Good point. They are hosting contest on yandex site, but that is their cheap way to catch you off guard. They will change your cf ratings

Of course it is!

And I'm not sure if it is the first contest hosted on yandex site.

if you send blind submission, then if you solve it correct, then the some amount of time is subtracted from your time .

One of the reasons to conduct a warm-up round is to make it possible for you to become familiar with TCM\Time rules.

Ok, so I switched my language to russian, and the time says 21:40. I still think the english version needs updating to clarify this though.

Yeah! Pls somebody clarify this ASAP. I'm giving the Yandex contest first time so don't know about how it works...

:) Looks like Yandex hired some good competitive programming engineers from Facebook.

brooo :D

I was able to persuade myself after staring at the screen that correct answer (except for n = 1) is Euler's totient function. No proof, but it worked.

A great hint for this problem:

Stern-Brocot tree

Simulate the process for small n and look up the sequence on OEIS.

The answer turns out to be phi(n). Can anyone explain why?

I was doing the same thing. Were you getting WA on test case 6?

I did the same and got WA at test 4 .

Checking whether all centers are collinear is enough. Probably you had a bug somewhere in your code.

I was just checking collinearity of the centers, because unless I am completely wrong, any line going through rectangle's center still splits it in two halves. But it didn't work.

Solution is check that all centers of mass* is on one line. But you should be carefull because centres can be same point

* for circle it is a centre, for rectangle it is { (x1 + x2 + x3 + x4) / 4, (y1 + y2 + y3 + y4) / 4 }

dp[i][mask1][mask2]

(Note that number of transitions (mask1, mask2) -> (mask2, mask3) for n = 7 is 18320)

I solved with DP and bitmasks.

Check all substrings of size 2 first, if palindromes are found, return lexicographically smallest one.

If not found, do same for size 3.

If not found, return -1.

You can show then for even n>=4, if palindrome exists, a palindrome of size 2 also exists.

And for odd n>=4, if palindrome exists, a palindrome of size 3 also exists.

Notice that you can first remove K - 1 sons of the root, which means you can remove their whole subtrees afterwards. The K-th removed son needs to be the last removed vertex overall — the situation for its subtree is the same as for the original subtree, so it can be solved recursively using some tree DP.

Besides that, there are some other sons of the root.
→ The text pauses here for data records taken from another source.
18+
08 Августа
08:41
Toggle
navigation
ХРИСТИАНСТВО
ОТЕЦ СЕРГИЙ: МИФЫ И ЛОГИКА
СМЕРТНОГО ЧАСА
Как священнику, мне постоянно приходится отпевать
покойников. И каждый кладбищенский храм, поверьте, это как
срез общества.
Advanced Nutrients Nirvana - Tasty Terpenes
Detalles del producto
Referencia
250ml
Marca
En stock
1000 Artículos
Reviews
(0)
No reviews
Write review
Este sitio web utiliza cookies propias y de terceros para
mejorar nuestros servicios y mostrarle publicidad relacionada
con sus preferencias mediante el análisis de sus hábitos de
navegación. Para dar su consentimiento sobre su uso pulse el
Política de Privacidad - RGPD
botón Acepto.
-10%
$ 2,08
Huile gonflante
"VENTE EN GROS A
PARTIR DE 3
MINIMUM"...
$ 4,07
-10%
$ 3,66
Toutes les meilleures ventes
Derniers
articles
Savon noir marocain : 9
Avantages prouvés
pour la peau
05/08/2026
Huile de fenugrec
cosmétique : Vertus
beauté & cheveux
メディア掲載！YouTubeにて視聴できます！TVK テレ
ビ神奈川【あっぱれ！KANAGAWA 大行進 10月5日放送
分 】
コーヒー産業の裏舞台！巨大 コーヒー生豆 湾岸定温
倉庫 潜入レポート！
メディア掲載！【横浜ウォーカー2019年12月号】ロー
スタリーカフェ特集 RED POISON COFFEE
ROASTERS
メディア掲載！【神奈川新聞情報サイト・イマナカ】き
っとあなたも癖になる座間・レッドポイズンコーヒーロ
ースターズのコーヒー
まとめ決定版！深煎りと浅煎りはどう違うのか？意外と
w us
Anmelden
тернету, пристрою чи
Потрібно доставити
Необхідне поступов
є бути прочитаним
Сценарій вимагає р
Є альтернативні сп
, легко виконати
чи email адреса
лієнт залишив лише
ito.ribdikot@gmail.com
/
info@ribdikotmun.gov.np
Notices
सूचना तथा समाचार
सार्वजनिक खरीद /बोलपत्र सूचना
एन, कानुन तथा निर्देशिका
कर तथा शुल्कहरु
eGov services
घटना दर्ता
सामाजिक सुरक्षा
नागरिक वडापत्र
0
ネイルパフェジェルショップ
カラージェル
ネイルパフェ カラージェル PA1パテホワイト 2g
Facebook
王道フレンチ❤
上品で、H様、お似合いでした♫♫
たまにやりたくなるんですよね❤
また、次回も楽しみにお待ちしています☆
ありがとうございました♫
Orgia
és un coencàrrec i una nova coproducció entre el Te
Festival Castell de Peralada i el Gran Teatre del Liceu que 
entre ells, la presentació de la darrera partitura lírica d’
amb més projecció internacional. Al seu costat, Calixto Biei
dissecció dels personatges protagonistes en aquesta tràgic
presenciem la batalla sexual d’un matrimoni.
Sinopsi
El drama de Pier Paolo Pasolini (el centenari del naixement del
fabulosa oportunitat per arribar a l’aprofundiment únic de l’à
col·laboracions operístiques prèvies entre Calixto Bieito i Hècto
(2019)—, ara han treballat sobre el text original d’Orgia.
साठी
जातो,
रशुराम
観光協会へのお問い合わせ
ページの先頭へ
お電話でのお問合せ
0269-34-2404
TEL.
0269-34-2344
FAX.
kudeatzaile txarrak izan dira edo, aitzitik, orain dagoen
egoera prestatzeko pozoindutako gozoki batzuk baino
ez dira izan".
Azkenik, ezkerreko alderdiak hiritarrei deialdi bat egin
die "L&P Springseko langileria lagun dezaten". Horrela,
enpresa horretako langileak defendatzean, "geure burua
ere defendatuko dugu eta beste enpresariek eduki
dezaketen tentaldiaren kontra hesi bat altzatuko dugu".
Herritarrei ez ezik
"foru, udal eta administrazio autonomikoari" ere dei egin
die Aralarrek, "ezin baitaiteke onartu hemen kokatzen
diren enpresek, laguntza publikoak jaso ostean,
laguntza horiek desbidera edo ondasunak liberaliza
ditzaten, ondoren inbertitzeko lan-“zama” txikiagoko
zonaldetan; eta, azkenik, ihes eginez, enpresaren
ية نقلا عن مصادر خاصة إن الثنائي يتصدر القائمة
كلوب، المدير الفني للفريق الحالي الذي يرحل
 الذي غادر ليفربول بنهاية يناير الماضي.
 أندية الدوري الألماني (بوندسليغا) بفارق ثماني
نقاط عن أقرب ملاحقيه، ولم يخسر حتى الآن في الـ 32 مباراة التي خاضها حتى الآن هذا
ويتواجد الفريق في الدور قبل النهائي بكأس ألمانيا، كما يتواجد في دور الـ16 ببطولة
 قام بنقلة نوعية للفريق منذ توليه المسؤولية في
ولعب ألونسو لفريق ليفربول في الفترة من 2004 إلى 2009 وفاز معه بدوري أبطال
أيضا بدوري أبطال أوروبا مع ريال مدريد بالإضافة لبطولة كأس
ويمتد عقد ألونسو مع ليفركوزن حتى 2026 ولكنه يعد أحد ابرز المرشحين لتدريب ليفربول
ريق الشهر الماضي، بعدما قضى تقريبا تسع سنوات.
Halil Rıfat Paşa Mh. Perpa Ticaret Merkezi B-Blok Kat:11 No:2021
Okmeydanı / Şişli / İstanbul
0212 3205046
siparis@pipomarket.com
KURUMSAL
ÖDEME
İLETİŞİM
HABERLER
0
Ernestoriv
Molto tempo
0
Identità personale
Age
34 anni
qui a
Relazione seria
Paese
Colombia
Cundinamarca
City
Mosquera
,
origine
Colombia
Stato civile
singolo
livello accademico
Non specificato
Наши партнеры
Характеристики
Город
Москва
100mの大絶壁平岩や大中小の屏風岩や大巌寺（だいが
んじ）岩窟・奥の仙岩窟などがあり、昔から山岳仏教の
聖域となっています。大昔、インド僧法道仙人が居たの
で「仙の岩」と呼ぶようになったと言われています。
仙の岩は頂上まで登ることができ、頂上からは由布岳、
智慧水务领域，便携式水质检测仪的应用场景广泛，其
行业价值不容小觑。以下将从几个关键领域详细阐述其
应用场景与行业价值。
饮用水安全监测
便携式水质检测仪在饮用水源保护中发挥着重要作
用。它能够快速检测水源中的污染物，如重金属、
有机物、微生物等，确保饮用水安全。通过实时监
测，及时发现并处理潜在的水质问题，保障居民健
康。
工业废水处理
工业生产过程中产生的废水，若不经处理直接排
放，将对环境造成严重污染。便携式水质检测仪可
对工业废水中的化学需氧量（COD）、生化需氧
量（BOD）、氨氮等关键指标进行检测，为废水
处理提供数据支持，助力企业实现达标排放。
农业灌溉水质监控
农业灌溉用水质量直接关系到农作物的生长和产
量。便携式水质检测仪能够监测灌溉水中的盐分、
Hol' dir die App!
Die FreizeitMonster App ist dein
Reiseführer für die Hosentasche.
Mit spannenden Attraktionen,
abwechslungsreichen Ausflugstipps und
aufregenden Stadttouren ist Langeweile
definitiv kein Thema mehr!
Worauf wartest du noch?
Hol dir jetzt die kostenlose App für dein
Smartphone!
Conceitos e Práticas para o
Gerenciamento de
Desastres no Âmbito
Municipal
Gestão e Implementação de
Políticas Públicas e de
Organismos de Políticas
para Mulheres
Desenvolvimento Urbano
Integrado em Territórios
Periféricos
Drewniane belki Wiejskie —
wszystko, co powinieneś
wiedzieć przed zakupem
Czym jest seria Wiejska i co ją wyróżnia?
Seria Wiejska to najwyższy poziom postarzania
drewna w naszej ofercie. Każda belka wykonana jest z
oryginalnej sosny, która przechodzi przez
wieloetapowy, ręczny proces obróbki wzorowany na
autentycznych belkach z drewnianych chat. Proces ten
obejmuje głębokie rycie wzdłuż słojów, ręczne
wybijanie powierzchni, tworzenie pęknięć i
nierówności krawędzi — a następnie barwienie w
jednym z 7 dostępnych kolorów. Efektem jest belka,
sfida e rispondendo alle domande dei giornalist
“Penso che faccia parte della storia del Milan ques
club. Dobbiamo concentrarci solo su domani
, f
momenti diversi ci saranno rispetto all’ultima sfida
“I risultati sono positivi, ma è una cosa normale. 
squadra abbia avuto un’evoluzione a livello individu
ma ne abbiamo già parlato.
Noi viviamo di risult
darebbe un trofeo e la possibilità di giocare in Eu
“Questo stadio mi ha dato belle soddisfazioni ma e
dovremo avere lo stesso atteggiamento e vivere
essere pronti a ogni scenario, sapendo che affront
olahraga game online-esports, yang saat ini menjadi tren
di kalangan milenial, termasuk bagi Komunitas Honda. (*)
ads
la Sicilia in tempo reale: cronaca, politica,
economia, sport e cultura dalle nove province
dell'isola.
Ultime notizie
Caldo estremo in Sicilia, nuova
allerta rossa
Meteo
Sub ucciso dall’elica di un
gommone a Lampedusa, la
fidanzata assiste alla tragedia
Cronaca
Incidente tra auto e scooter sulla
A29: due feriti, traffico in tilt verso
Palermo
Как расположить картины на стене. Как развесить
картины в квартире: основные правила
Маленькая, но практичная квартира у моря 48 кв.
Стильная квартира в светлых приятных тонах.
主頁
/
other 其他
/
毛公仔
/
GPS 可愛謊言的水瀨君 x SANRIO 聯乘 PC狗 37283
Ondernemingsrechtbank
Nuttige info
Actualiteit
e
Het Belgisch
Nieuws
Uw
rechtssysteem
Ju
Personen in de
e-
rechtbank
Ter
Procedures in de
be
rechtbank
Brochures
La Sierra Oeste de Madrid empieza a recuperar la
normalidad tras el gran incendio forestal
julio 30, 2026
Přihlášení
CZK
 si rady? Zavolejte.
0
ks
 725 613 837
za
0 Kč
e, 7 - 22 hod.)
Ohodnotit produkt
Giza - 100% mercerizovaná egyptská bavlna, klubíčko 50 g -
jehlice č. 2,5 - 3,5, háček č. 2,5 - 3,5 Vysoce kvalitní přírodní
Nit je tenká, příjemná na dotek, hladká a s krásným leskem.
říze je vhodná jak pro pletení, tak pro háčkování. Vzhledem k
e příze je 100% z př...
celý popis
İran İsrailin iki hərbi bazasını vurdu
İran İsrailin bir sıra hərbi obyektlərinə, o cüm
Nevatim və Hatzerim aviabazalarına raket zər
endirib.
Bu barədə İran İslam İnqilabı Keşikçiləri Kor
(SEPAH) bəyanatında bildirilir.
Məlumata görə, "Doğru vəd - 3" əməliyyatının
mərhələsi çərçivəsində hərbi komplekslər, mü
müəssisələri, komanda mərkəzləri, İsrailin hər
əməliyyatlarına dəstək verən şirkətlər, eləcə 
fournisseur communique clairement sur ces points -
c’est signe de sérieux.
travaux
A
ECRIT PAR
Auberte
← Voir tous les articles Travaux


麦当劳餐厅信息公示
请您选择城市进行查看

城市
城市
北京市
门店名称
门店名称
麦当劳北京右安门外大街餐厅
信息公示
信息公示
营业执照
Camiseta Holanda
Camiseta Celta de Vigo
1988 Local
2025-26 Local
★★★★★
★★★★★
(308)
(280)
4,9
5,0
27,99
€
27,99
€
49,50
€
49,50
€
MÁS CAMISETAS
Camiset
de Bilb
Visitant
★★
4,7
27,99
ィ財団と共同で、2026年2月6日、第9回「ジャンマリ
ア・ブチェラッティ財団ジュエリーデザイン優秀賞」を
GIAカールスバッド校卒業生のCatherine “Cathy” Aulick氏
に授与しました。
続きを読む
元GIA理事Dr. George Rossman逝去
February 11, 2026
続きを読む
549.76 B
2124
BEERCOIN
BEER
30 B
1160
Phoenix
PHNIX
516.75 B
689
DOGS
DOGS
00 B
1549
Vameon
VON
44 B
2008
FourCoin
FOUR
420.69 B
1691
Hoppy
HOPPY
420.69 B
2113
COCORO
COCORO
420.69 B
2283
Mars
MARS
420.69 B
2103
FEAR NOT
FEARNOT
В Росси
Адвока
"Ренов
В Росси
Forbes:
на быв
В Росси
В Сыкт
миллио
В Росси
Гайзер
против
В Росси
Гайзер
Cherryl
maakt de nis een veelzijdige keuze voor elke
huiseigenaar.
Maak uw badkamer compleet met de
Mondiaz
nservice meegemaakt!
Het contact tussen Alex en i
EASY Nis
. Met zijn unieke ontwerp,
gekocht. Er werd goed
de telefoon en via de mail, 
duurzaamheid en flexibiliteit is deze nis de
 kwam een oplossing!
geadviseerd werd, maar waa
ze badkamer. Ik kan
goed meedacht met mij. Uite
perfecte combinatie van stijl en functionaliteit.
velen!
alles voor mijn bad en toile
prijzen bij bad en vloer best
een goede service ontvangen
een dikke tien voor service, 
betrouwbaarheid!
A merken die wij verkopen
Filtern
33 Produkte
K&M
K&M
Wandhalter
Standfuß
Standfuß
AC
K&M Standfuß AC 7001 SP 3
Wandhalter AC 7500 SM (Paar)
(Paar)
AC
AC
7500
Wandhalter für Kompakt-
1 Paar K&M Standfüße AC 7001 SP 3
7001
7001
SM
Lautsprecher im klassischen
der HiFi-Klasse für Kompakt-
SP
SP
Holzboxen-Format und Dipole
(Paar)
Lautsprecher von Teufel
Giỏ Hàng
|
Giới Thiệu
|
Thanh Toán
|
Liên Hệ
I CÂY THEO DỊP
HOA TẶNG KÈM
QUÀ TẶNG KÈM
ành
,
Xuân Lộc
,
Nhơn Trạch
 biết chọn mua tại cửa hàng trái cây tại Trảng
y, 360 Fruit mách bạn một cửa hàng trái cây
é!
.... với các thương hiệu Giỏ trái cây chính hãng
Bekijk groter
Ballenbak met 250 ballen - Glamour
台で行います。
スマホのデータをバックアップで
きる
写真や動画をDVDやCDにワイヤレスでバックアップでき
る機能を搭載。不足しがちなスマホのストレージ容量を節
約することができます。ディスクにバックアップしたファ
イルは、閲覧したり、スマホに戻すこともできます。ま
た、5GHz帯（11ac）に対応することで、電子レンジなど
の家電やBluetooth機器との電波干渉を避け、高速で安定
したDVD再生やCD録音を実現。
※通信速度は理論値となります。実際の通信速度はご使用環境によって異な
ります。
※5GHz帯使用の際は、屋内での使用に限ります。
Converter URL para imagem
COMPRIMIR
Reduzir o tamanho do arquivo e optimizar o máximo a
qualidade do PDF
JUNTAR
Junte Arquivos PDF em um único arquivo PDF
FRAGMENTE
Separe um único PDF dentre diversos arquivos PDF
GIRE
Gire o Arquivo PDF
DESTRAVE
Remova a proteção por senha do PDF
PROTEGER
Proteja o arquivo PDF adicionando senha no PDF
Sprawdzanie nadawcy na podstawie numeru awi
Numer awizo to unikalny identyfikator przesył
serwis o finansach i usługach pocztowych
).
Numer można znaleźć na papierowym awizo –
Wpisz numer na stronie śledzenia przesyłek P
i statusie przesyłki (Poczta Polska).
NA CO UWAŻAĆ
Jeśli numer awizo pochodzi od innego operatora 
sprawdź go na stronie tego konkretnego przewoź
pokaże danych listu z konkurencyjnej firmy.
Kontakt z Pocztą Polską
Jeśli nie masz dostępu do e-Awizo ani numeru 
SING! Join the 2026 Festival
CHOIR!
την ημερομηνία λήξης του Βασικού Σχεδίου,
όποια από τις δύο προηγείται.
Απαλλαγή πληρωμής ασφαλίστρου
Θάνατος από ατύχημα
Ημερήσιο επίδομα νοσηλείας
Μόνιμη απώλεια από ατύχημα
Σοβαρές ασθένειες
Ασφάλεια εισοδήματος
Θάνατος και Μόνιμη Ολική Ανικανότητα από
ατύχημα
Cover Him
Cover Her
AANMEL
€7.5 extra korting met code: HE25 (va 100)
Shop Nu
These can't be removed at all, but we can remove K - 1 sons of each of them (with these sons' whole subtrees, just like above); the situation for the remaining sons' subtrees is the same again, so this can be done with another tree DP.

There are two tree DPs to compute in parallel: the max. number of removable vertices in the current subtree if the root needs to be removed last and if the root mustn't be removed.

Based on https://contest.yandex.com/algorithm2018/rules/ section 3 paragraph 3: yes

There are also qualification round

Don't fool yourself, you will definitely miss the ongoing rounds too and end up as a final round tester for the third time :)

Last year the editorial was published here in Codeforces, and in the schedule page, I think it'll be the same this year.